## [Exercise goal]
Make an exact copy of the entries below and leave any picture out of it.

## [Exercise input]
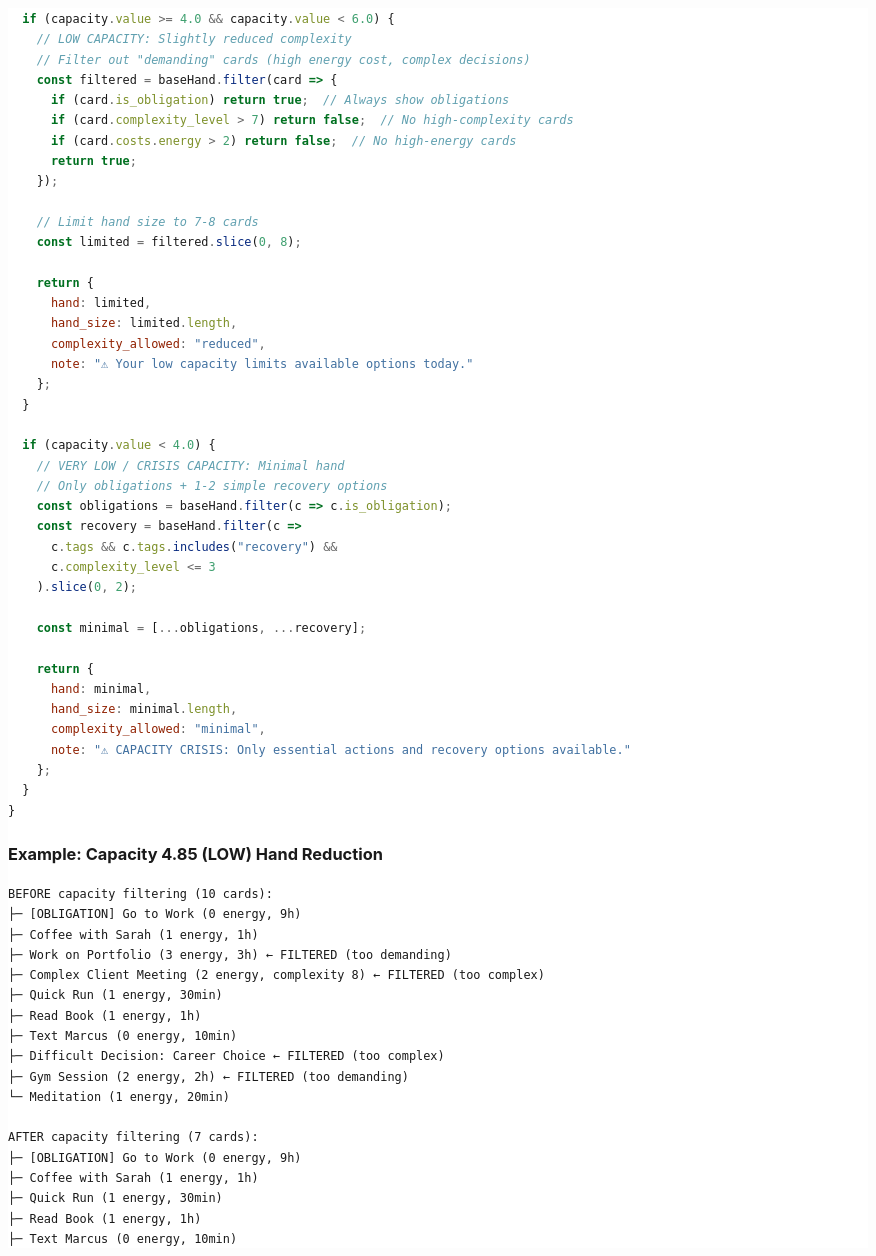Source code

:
 ```javascript
  if (capacity.value >= 4.0 && capacity.value < 6.0) {
    // LOW CAPACITY: Slightly reduced complexity
    // Filter out "demanding" cards (high energy cost, complex decisions)
    const filtered = baseHand.filter(card => {
      if (card.is_obligation) return true;  // Always show obligations
      if (card.complexity_level > 7) return false;  // No high-complexity cards
      if (card.costs.energy > 2) return false;  // No high-energy cards
      return true;
    });
    
    // Limit hand size to 7-8 cards
    const limited = filtered.slice(0, 8);
    
    return {
      hand: limited,
      hand_size: limited.length,
      complexity_allowed: "reduced",
      note: "⚠️ Your low capacity limits available options today."
    };
  }
  
  if (capacity.value < 4.0) {
    // VERY LOW / CRISIS CAPACITY: Minimal hand
    // Only obligations + 1-2 simple recovery options
    const obligations = baseHand.filter(c => c.is_obligation);
    const recovery = baseHand.filter(c => 
      c.tags && c.tags.includes("recovery") && 
      c.complexity_level <= 3
    ).slice(0, 2);
    
    const minimal = [...obligations, ...recovery];
    
    return {
      hand: minimal,
      hand_size: minimal.length,
      complexity_allowed: "minimal",
      note: "⚠️ CAPACITY CRISIS: Only essential actions and recovery options available."
    };
  }
}
```

### Example: Capacity 4.85 (LOW) Hand Reduction

```
BEFORE capacity filtering (10 cards):
├─ [OBLIGATION] Go to Work (0 energy, 9h)
├─ Coffee with Sarah (1 energy, 1h)
├─ Work on Portfolio (3 energy, 3h) ← FILTERED (too demanding)
├─ Complex Client Meeting (2 energy, complexity 8) ← FILTERED (too complex)
├─ Quick Run (1 energy, 30min)
├─ Read Book (1 energy, 1h)
├─ Text Marcus (0 energy, 10min)
├─ Difficult Decision: Career Choice ← FILTERED (too complex)
├─ Gym Session (2 energy, 2h) ← FILTERED (too demanding)
└─ Meditation (1 energy, 20min)

AFTER capacity filtering (7 cards):
├─ [OBLIGATION] Go to Work (0 energy, 9h)
├─ Coffee with Sarah (1 energy, 1h)
├─ Quick Run (1 energy, 30min)
├─ Read Book (1 energy, 1h)
├─ Text Marcus (0 energy, 10min)
```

## [Solution for this problem]
Source code

:
 ```javascript
  if (capacity.value >= 4.0 && capacity.value < 6.0) {
    // LOW CAPACITY: Slightly reduced complexity
    // Filter out "demanding" cards (high energy cost, complex decisions)
    const filtered = baseHand.filter(card => {
      if (card.is_obligation) return true;  // Always show obligations
      if (card.complexity_level > 7) return false;  // No high-complexity cards
      if (card.costs.energy > 2) return false;  // No high-energy cards
      return true;
    });
    
    // Limit hand size to 7-8 cards
    const limited = filtered.slice(0, 8);
    
    return {
      hand: limited,
      hand_size: limited.length,
      complexity_allowed: "reduced",
      note: "⚠️ Your low capacity limits available options today."
    };
  }
  
  if (capacity.value < 4.0) {
    // VERY LOW / CRISIS CAPACITY: Minimal hand
    // Only obligations + 1-2 simple recovery options
    const obligations = baseHand.filter(c => c.is_obligation);
    const recovery = baseHand.filter(c => 
      c.tags && c.tags.includes("recovery") && 
      c.complexity_level <= 3
    ).slice(0, 2);
    
    const minimal = [...obligations, ...recovery];
    
    return {
      hand: minimal,
      hand_size: minimal.length,
      complexity_allowed: "minimal",
      note: "⚠️ CAPACITY CRISIS: Only essential actions and recovery options available."
    };
  }
}
```

### Example: Capacity 4.85 (LOW) Hand Reduction

```
BEFORE capacity filtering (10 cards):
├─ [OBLIGATION] Go to Work (0 energy, 9h)
├─ Coffee with Sarah (1 energy, 1h)
├─ Work on Portfolio (3 energy, 3h) ← FILTERED (too demanding)
├─ Complex Client Meeting (2 energy, complexity 8) ← FILTERED (too complex)
├─ Quick Run (1 energy, 30min)
├─ Read Book (1 energy, 1h)
├─ Text Marcus (0 energy, 10min)
├─ Difficult Decision: Career Choice ← FILTERED (too complex)
├─ Gym Session (2 energy, 2h) ← FILTERED (too demanding)
└─ Meditation (1 energy, 20min)

AFTER capacity filtering (7 cards):
├─ [OBLIGATION] Go to Work (0 energy, 9h)
├─ Coffee with Sarah (1 energy, 1h)
├─ Quick Run (1 energy, 30min)
├─ Read Book (1 energy, 1h)
├─ Text Marcus (0 energy, 10min)
```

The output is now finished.